What might the consequences of such precision attacks be? Bad to catastrophic. The Nonproliferation Policy Education Center, which I run, recently commissioned a radiological analysis of several Chinese strikes against Taiwan’s nuclear plants. In the least destructive case, the Chinese target one of their missiles just near the reactor — perhaps the plant employees’ parking lot. While the Chinese missile might not kill anyone, Taiwan’s government would likely pull all of their reactors off the grid as a precautionary measure.
That is roughly 10 percent of Taiwan’s electrical production. In addition, residents near the reactors would likely hit the road in massive numbers to evade possible follow-on attacks. These attacks might target the reactors’ grid connection or its emergency diesel generators. This, again, would not necessarily lead to a core meltdown (unless both were hit simultaneously), but would definitely put the population on edge.
That is the best case. Much worse would be a missile or drone strike against the reactor’s control room or reactor core. In these cases, a loss of necessary coolant and radiological release are likely. What the consequences might be depends on the prevailing winds. Here are maps of an attack on the Maanshan plant at Kenting in June and in December. The orange and red areas describe irradiated regions the U.S. Environmental Protection Agency would recommend populations be evacuated from.
In either case, the evacuation of many thousands to several million is likely.
Of course, if China hit Taiwan’s spent reactor fuel ponds, the contaminating radiation released would be far greater.
None of this is welcome news. All of it recommends shutting down Taiwan’s nuclear plants as soon as is practical and replacing them with non-nuclear alternatives. At a minimum, completing Taiwan’s fourth reactor should be a nonstarter.

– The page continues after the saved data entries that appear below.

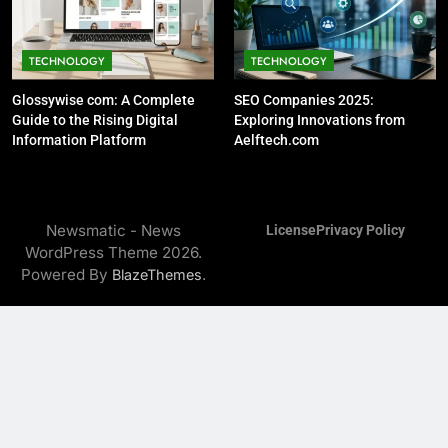
13
TECHNOLOGY
TECHNOLOGY
Understanding 5036626023:
Insights and Implications
Glossywise com: A Complete
SEO Companies 2025:
TECHNOLOGY
Guide to the Rising Digital
Exploring Innovations from
TECHNOLOGY AND DATA ANALYSIS
Information Platform
Aelftech.com
14
Understanding
Newsmatic - News
125.12.16.198.1100: What You
License
Privacy Policy
WordPress Theme 2026.
Need to Know
TECHNOLOGY
Powered By
.
BlazeThemes
15
Exploring the Significance of
8124708134: A Comprehensive
Insight
TECHNOLOGY
16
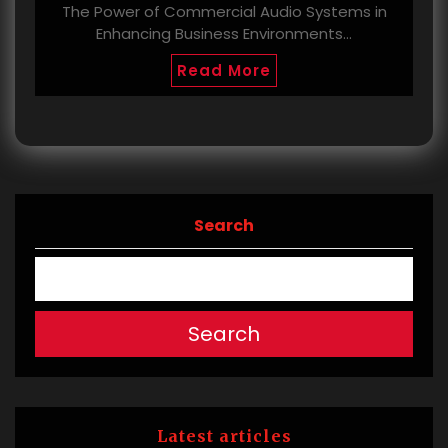
The Power of Commercial Audio Systems in
Enhancing Business Environments…
Read More
Search
Search
Latest articles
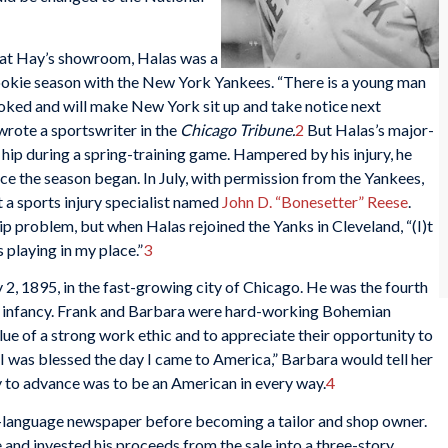
ng at Hay’s showroom, Halas was a
rookie season with the New York Yankees. “There is a young man
ooked and will make New York sit up and take notice next
rote a sportswriter in the
Chicago Tribune.
2
But Halas’s major-
hip during a spring-training game. Hampered by his injury, he
once the season began. In July, with permission from the Yankees,
 a sports injury specialist named
John D. “Bonesetter” Reese
.
ip problem, but when Halas rejoined the Yanks in Cleveland, “(I)t
 playing in my place.”
3
2, 1895, in the fast-growing city of Chicago. He was the fourth
ve infancy. Frank and Barbara were hard-working Bohemian
lue of a strong work ethic and to appreciate their opportunity to
 “I was blessed the day I came to America,” Barbara would tell her
ay to advance was to be an American in every way.
4
-language newspaper before becoming a tailor and shop owner.
e and invested his proceeds from the sale into a three-story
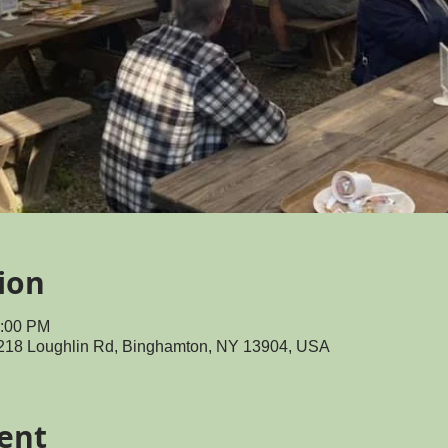
ion
0:00 PM
218 Loughlin Rd, Binghamton, NY 13904, USA
ent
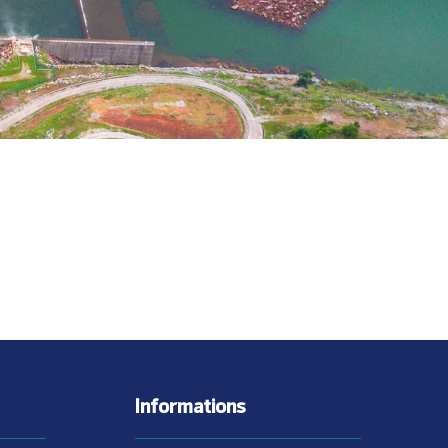
Informations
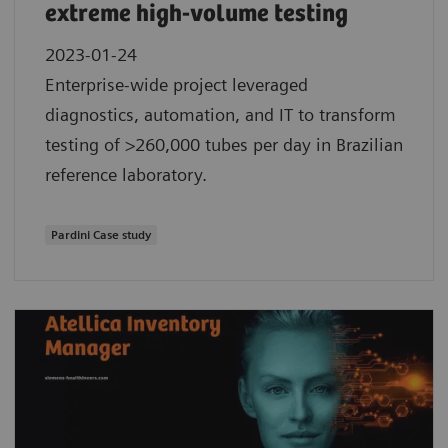
extreme high-volume testing
2023-01-24
Enterprise-wide project leveraged
diagnostics, automation, and IT to transform
testing of >260,000 tubes per day in Brazilian
reference laboratory.
Pardini Case study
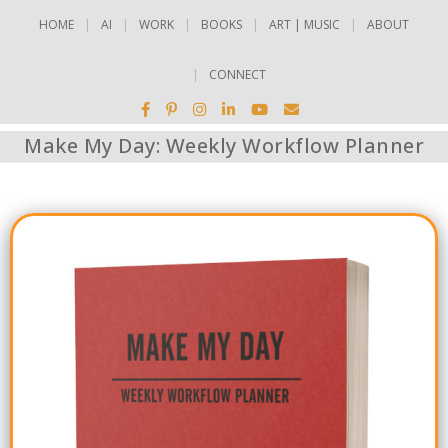
HOME
AI
WORK
BOOKS
ART | MUSIC
ABOUT
CONNECT
Make My Day: Weekly Workflow Planner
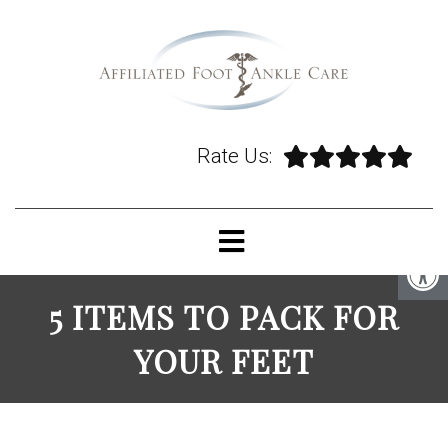
Rate Us:
5 ITEMS TO PACK FOR
YOUR FEET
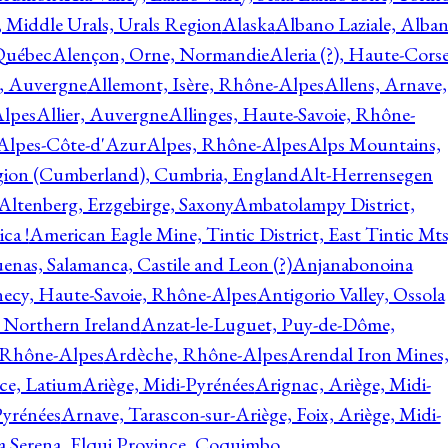
, Middle Urals, Urals Region
Alaska
Albano Laziale, Alba
 Québec
Alençon, Orne, Normandie
Aleria (?), Haute-Corse
l, Auvergne
Allemont, Isère, Rhône-Alpes
Allens, Arnave,
Alpes
Allier, Auvergne
Allinges, Haute-Savoie, Rhône-
Alpes-Côte-d'Azur
Alpes, Rhône-Alpes
Alps Mountains,
gion (Cumberland), Cumbria, England
Alt-Herrensegen
Altenberg, Erzgebirge, Saxony
Ambatolampy District,
ca !
American Eagle Mine, Tintic District, East Tintic Mts
enas, Salamanca, Castile and Leon (?)
Anjanabonoina
ecy, Haute-Savoie, Rhône-Alpes
Antigorio Valley, Ossola
 Northern Ireland
Anzat-le-Luguet, Puy-de-Dôme,
 Rhône-Alpes
Ardèche, Rhône-Alpes
Arendal Iron Mines
ce, Latium
Ariège, Midi-Pyrénées
Arignac, Ariège, Midi-
Pyrénées
Arnave, Tarascon-sur-Ariège, Foix, Ariège, Midi-
a Serena, Elqui Province, Coquimbo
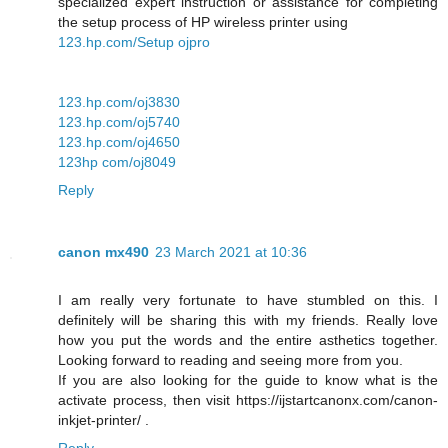
specialized expert instruction or assistance for completing
the setup process of HP wireless printer using
123.hp.com/Setup ojpro
123.hp.com/oj3830
123.hp.com/oj5740
123.hp.com/oj4650
123hp com/oj8049
Reply
canon mx490
23 March 2021 at 10:36
I am really very fortunate to have stumbled on this. I
definitely will be sharing this with my friends. Really love
how you put the words and the entire asthetics together.
Looking forward to reading and seeing more from you.
If you are also looking for the guide to know what is the
activate process, then visit https://ijstartcanonx.com/canon-
inkjet-printer/ .
Reply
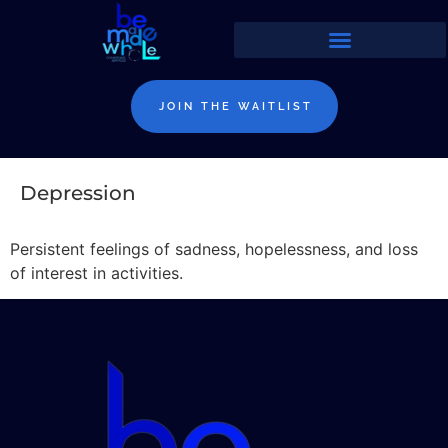
JOIN THE WAITLIST
Depression
Persistent feelings of sadness, hopelessness, and loss
of interest in activities.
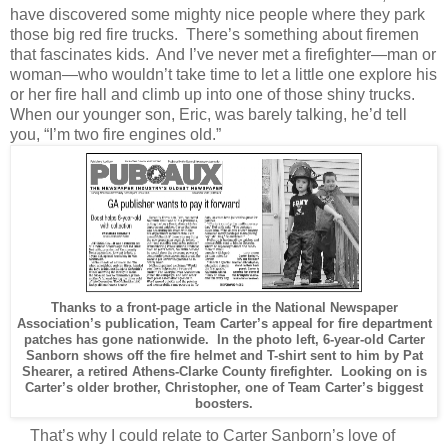
have discovered some mighty nice people where they park
those big red fire trucks. There’s something about firemen
that fascinates kids. And I’ve never met a firefighter—man or
woman—who wouldn’t take time to let a little one explore his
or her fire hall and climb up into one of those shiny trucks.
When our younger son, Eric, was barely talking, he’d tell
you, “I’m two fire engines old.”
Thanks to a front-page article in the National Newspaper
Association’s publication, Team Carter’s appeal for fire department
patches has gone nationwide. In the photo left, 6-year-old Carter
Sanborn shows off the fire helmet and T-shirt sent to him by Pat
Shearer, a retired Athens-Clarke County firefighter. Looking on is
Carter’s older brother, Christopher, one of Team Carter’s biggest
boosters.
That’s why I could relate to Carter Sanborn’s love of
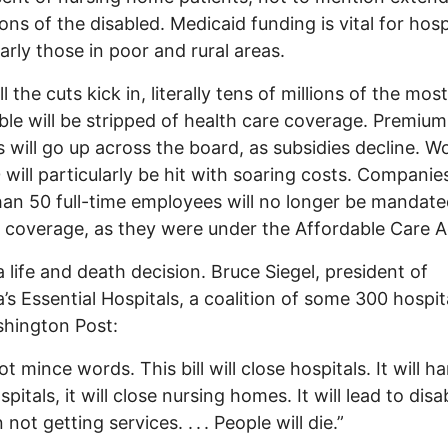
ions of the disabled. Medicaid funding is vital for hosp
larly those in poor and rural areas.
 the cuts kick in, literally tens of millions of the most
ble will be stripped of health care coverage. Premiu
 will go up across the board, as subsidies decline. W
 will particularly be hit with soaring costs. Companie
an 50 full-time employees will no longer be mandate
 coverage, as they were under the Affordable Care A
 a life and death decision. Bruce Siegel, president of
’s Essential Hospitals, a coalition of some 300 hospita
hington Post:
ot mince words. This bill will close hospitals. It will 
spitals, it will close nursing homes. It will lead to disa
 not getting services. . . . People will die.”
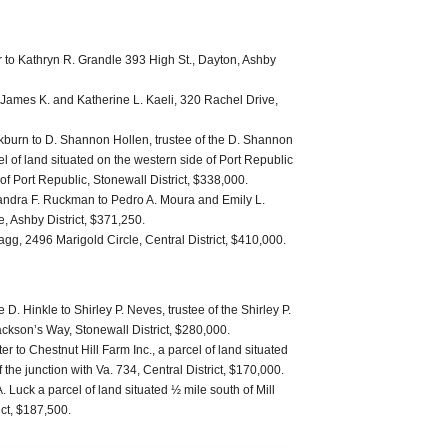
 to Kathryn R. Grandle 393 High St., Dayton, Ashby
to James K. and Katherine L. Kaeli, 320 Rachel Drive,
kburn to D. Shannon Hollen, trustee of the D. Shannon
l of land situated on the western side of Port Republic
of Port Republic, Stonewall District, $338,000.
andra F. Ruckman to Pedro A. Moura and Emily L.
, Ashby District, $371,250.
ragg, 2496 Marigold Circle, Central District, $410,000.
 D. Hinkle to Shirley P. Neves, trustee of the Shirley P.
ckson’s Way, Stonewall District, $280,000.
 to Chestnut Hill Farm Inc., a parcel of land situated
f the junction with Va. 734, Central District, $170,000.
. Luck a parcel of land situated ½ mile south of Mill
ct, $187,500.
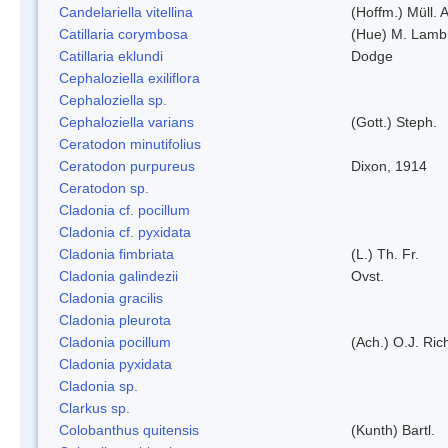
Candelariella vitellina
(Hoffm.) Müll. A
Catillaria corymbosa
(Hue) M. Lamb
Catillaria eklundi
Dodge
Cephaloziella exiliflora
Cephaloziella sp.
Cephaloziella varians
(Gott.) Steph.
Ceratodon minutifolius
Ceratodon purpureus
Dixon, 1914
Ceratodon sp.
Cladonia cf. pocillum
Cladonia cf. pyxidata
Cladonia fimbriata
(L.) Th. Fr.
Cladonia galindezii
Ovst.
Cladonia gracilis
Cladonia pleurota
Cladonia pocillum
(Ach.) O.J. Ric
Cladonia pyxidata
Cladonia sp.
Clarkus sp.
Colobanthus quitensis
(Kunth) Bartl.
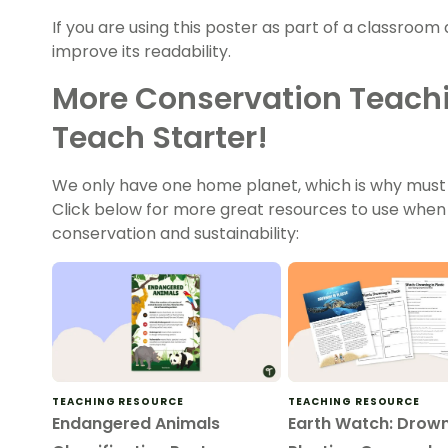
If you are using this poster as part of a classroom 
improve its readability.
More Conservation Teach
Teach Starter!
We only have one home planet, which is why must 
Click below for more great resources to use when
conservation and sustainability:
TEACHING RESOURCE
TEACHING RESOURCE
Endangered Animals
Earth Watch: Drown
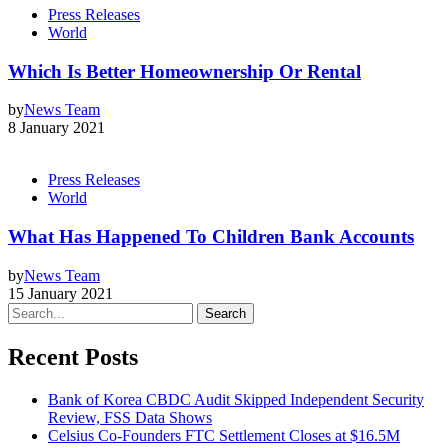
Press Releases
World
Which Is Better Homeownership Or Rental
by
News Team
8 January 2021
Press Releases
World
What Has Happened To Children Bank Accounts
by
News Team
15 January 2021
Search
Recent Posts
Bank of Korea CBDC Audit Skipped Independent Security
Review, FSS Data Shows
Celsius Co-Founders FTC Settlement Closes at $16.5M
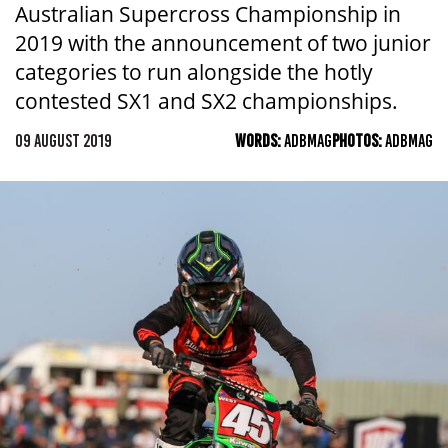
Australian Supercross Championship in
2019 with the announcement of two junior
categories to run alongside the hotly
contested SX1 and SX2 championships.
09 AUGUST 2019
WORDS:
ADBMAG
PHOTOS:
ADBMAG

In the interim, Taiwan should remove as much radioactive waste from its spent reactor fuel ponds as possible and place it in hardened, concrete dry storage casks. The US, Euratom nations, and Japan are already doing this; so should Taiwan.
Taiwan should also build emergency spent fuel pond sprinkler and cooling water monitoring systems to reduce the likelihood of spent fuel fires if these pools are hit and water levels become dangerously low. Taiwan also should consider building remote control rooms for its three operating plants, as Japan has done in at least one case.
Finally, it should consider hardening certain structures and actively defending at least against local drone attacks.
As urgent as these steps are, none, however, should be taken with an eye to extending these reactors’ operations. Just the opposite. If Taiwan is serious about its national security, it will replace all of these potential radiological targets with non-nuclear generators as soon as possible.
Henry Sokolski is the executive director of the Nonproliferation Policy Education Center in Arlington, Virginia, and author of Underestimated: Our Not So Peaceful Nuclear Future. He served as deputy for nonproliferation policy in the office of the US secretary of defense during former US president George H.W. Bush’s administration.